* [SOURCE DATA]
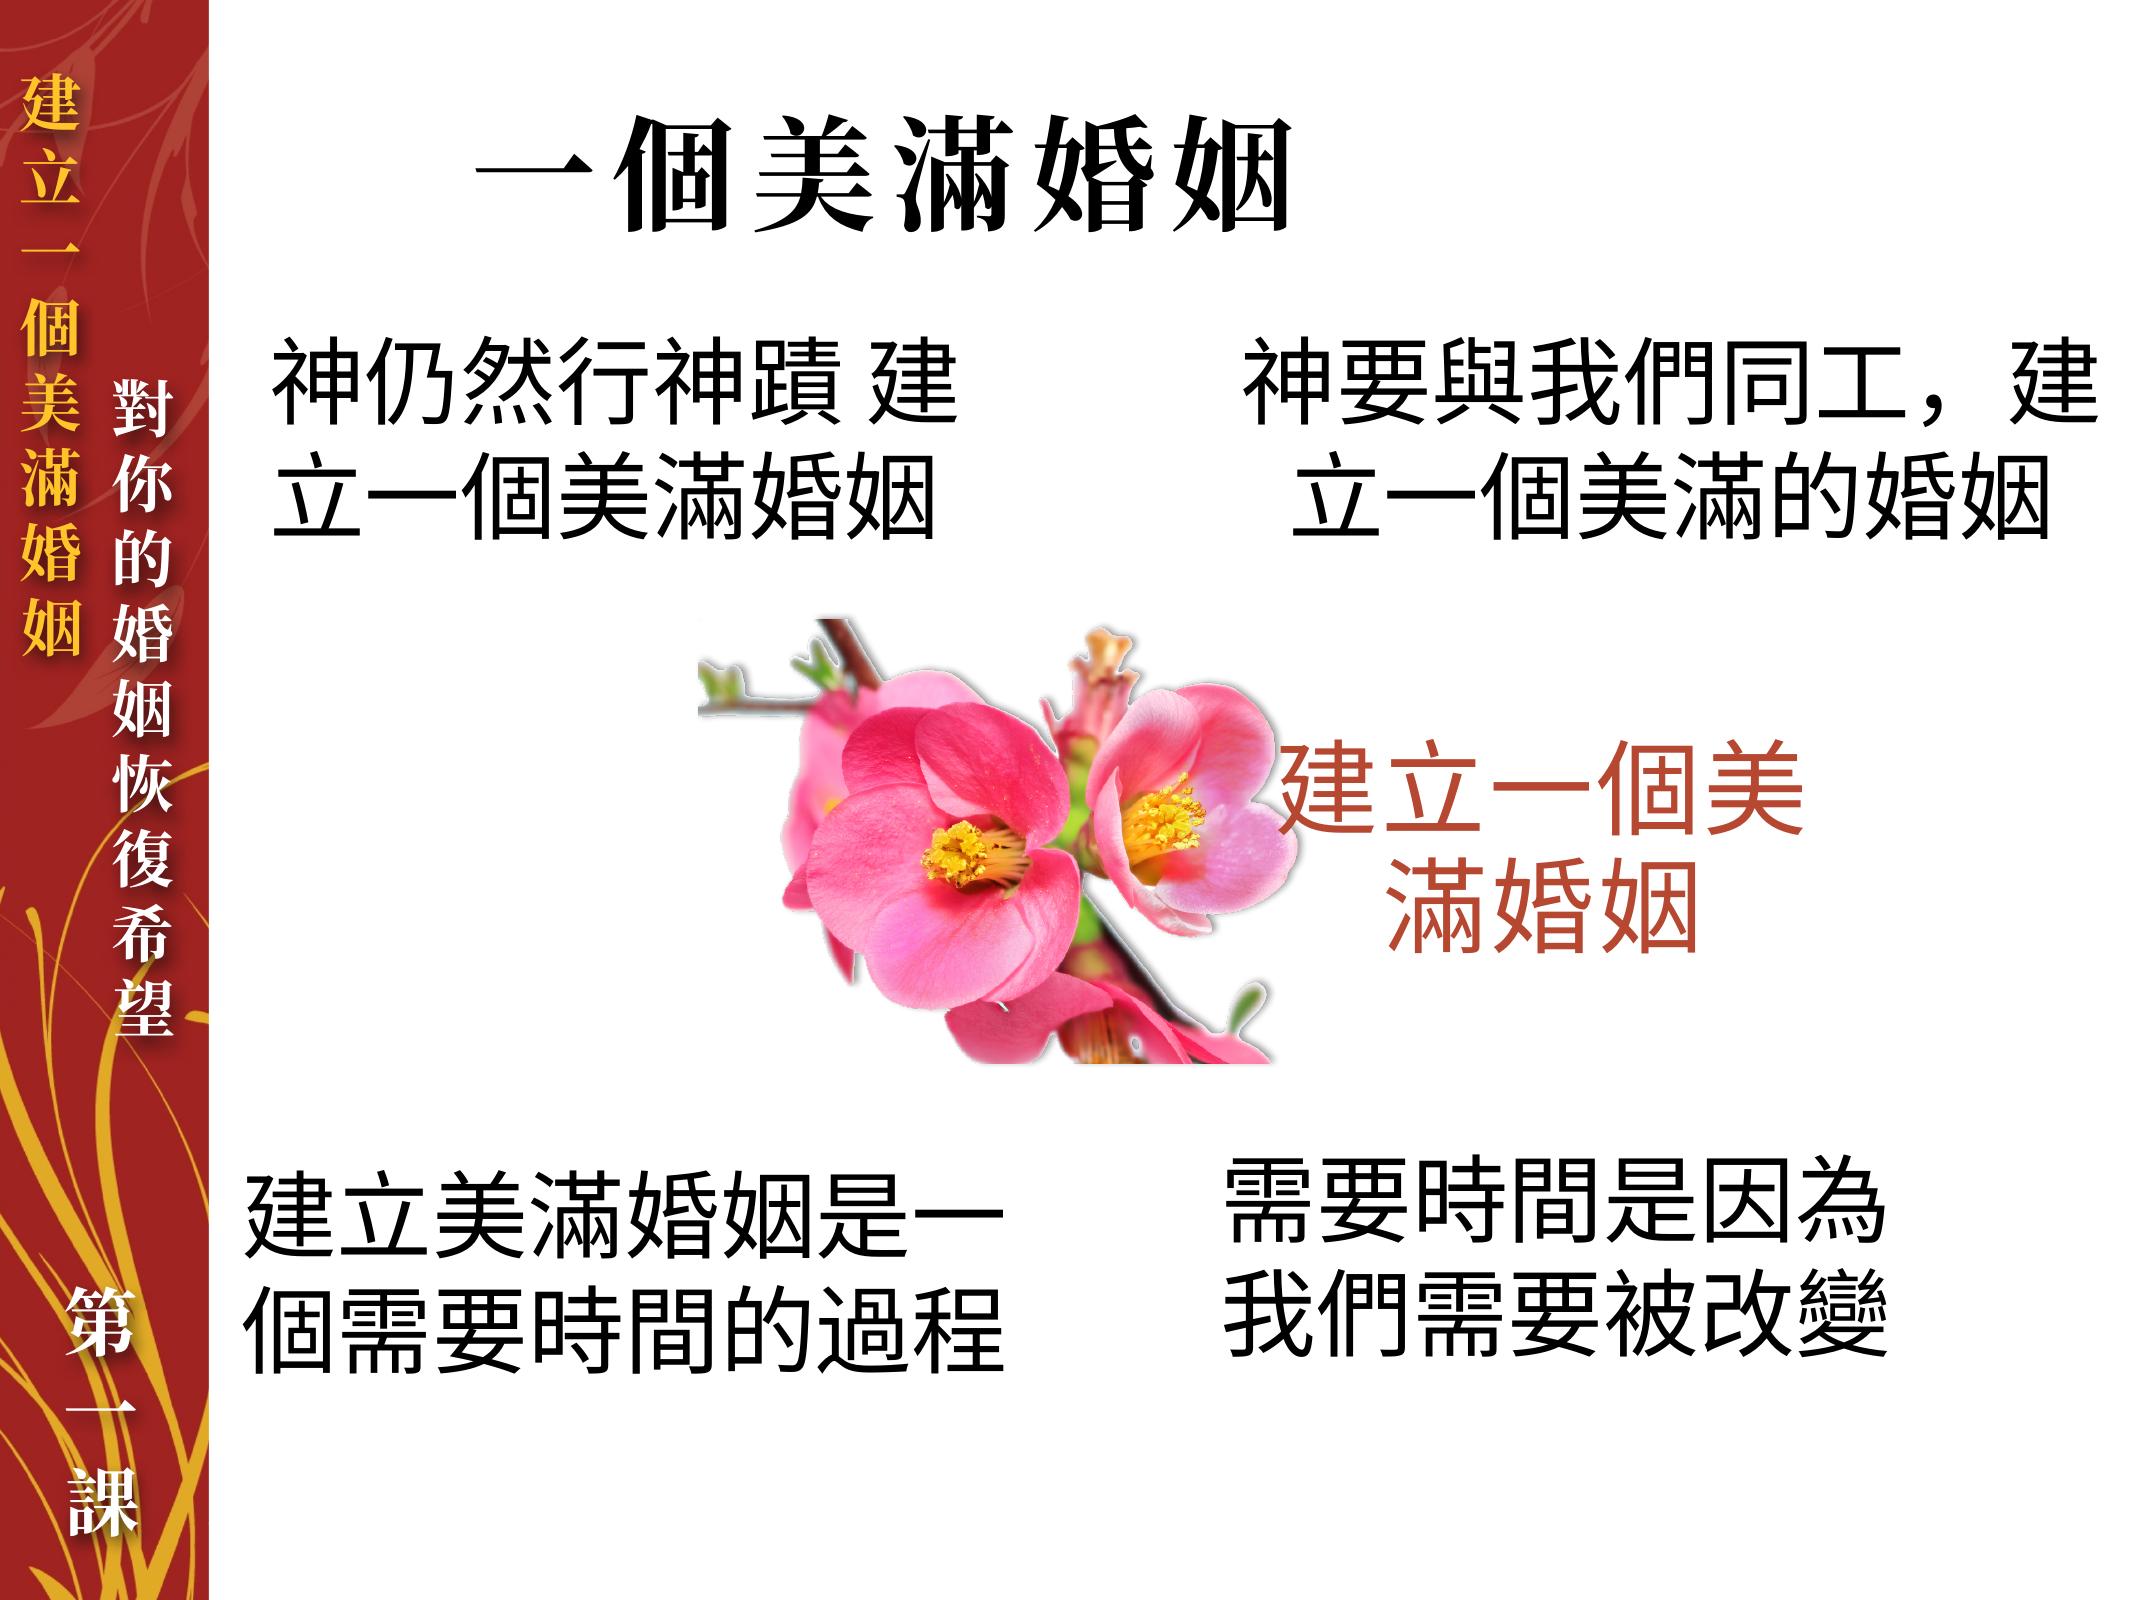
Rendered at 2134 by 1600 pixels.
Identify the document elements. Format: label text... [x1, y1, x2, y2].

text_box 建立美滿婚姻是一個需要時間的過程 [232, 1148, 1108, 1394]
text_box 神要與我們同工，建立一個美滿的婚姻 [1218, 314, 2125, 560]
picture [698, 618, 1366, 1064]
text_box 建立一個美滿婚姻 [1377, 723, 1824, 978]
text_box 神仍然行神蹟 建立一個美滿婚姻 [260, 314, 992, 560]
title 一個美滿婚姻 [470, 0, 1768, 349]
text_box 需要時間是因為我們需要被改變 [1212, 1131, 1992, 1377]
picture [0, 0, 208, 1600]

...

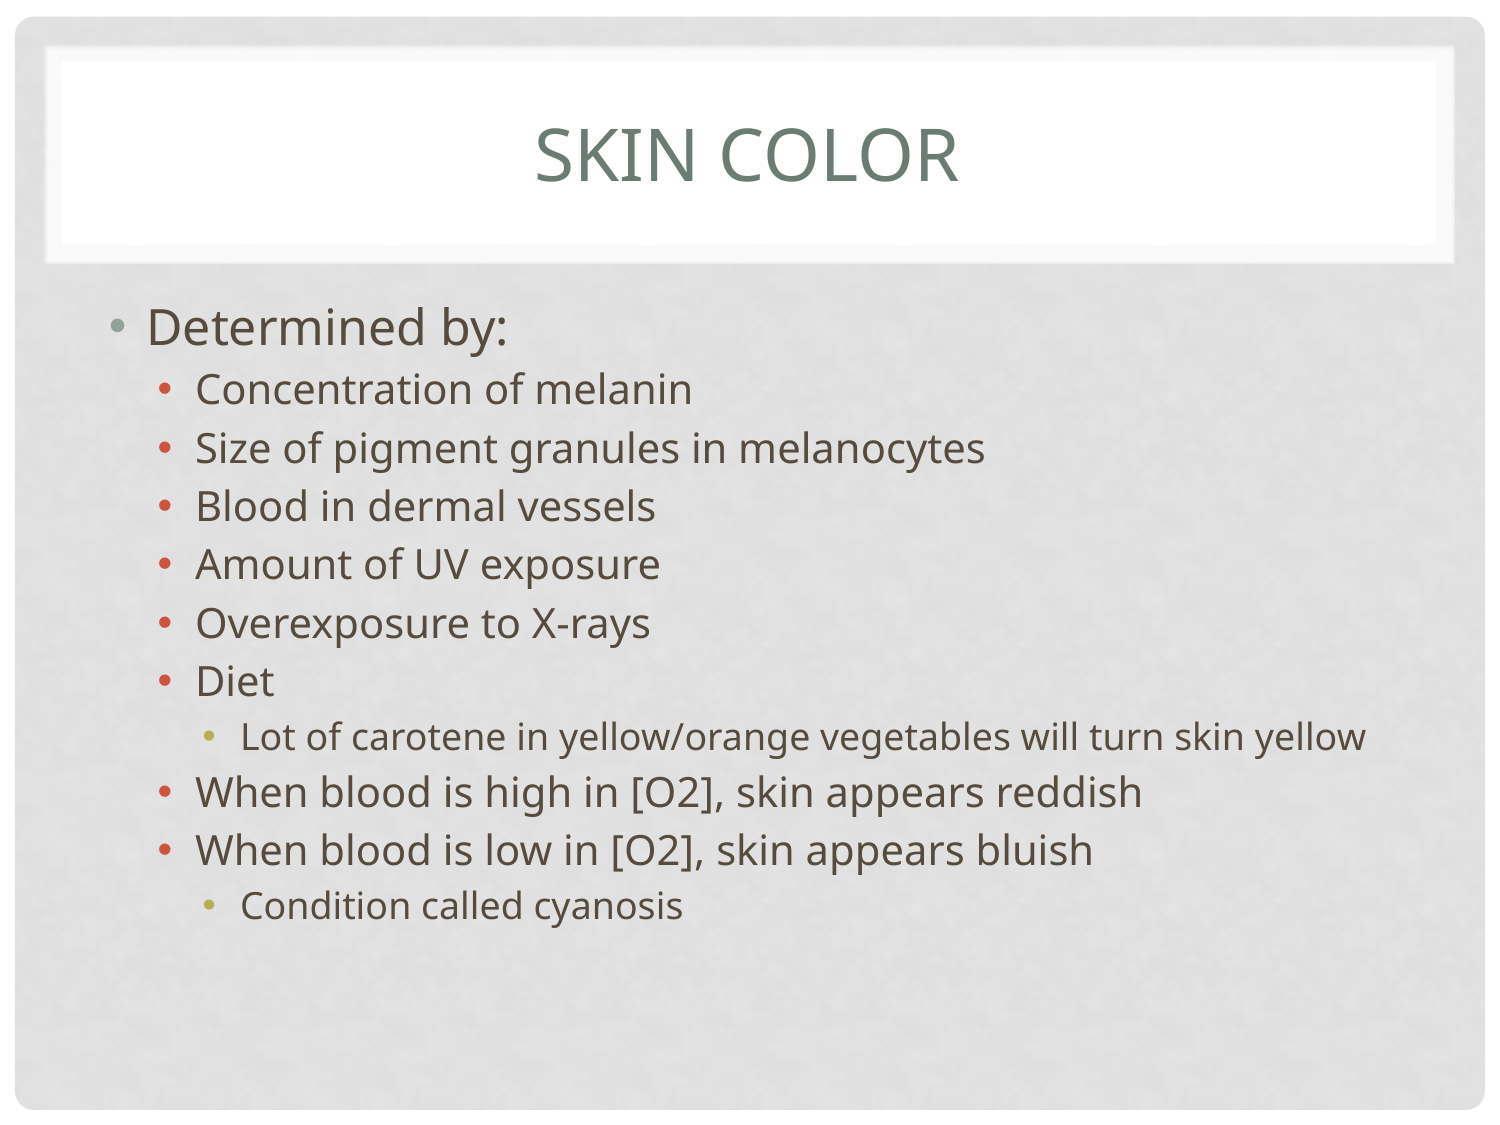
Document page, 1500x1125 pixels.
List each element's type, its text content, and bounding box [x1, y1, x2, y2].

* [EXERCISE BRIEF] In the material above, tally each line where "pixels" appears, and respond with only the tally.

* [YOUR SOLUTION] 2